(Beginning of Data provided)

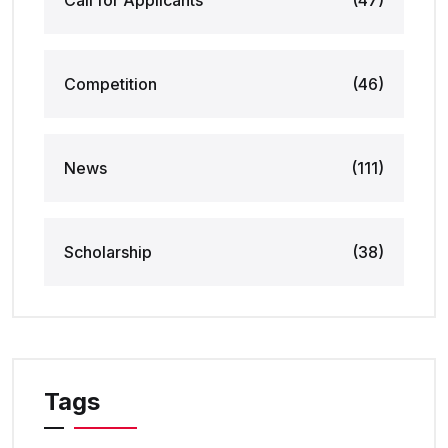
Call for Applicants
(47)
Competition
(46)
News
(111)
Scholarship
(38)
Tags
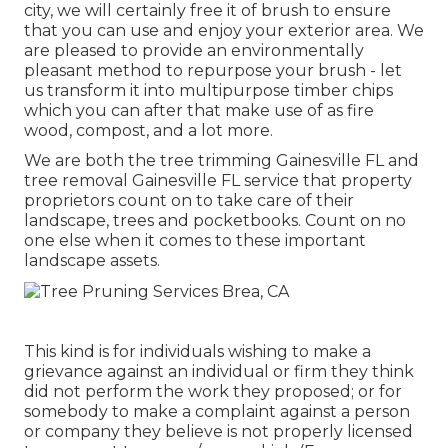
city, we will certainly free it of brush to ensure
that you can use and enjoy your exterior area. We
are pleased to provide an environmentally
pleasant method to repurpose your brush - let
us transform it into multipurpose timber chips
which you can after that make use of as fire
wood, compost, and a lot more.
We are both the tree trimming Gainesville FL and
tree removal Gainesville FL service that property
proprietors count on to take care of their
landscape, trees and pocketbooks. Count on no
one else when it comes to these important
landscape assets.
This kind is for individuals wishing to make a
grievance against an individual or firm they think
did not perform the work they proposed; or for
somebody to make a complaint against a person
or company they believe is not properly licensed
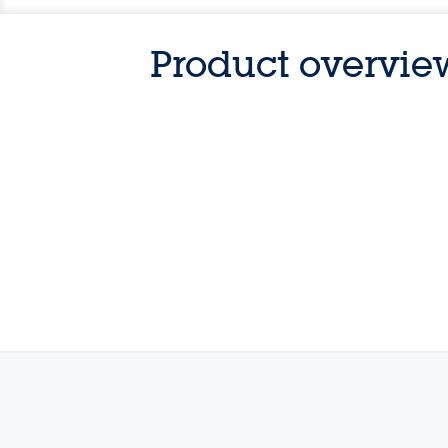
Product overvie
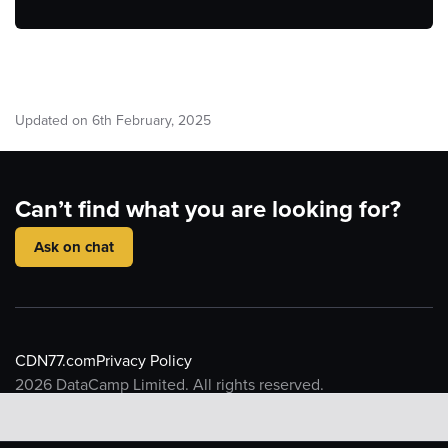
Updated on
6
th
February, 2025
Can’t find what you are looking for?
Ask on chat
CDN77.com
Privacy Policy
2026
DataCamp Limited. All rights reserved.
CDN77 API reference
Introduction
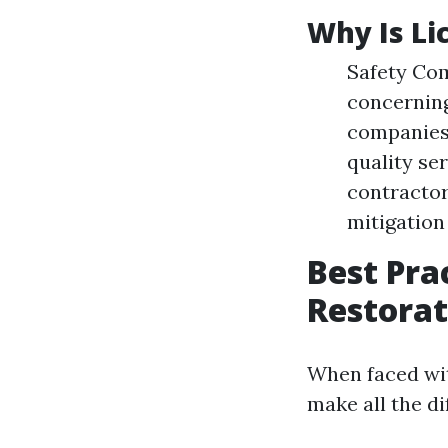
Why Is Li
Safety Com
concerning
companies 
quality se
contractor
mitigation
Best Pra
Restorat
When faced wit
make all the di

(End of Data provided)

Identify every line in the items above that contains the word "landscape" and copy each of those lines. Treat uppercase and lowercase letters as different.

landscape, trees and pocketbooks. Count on no
landscape assets.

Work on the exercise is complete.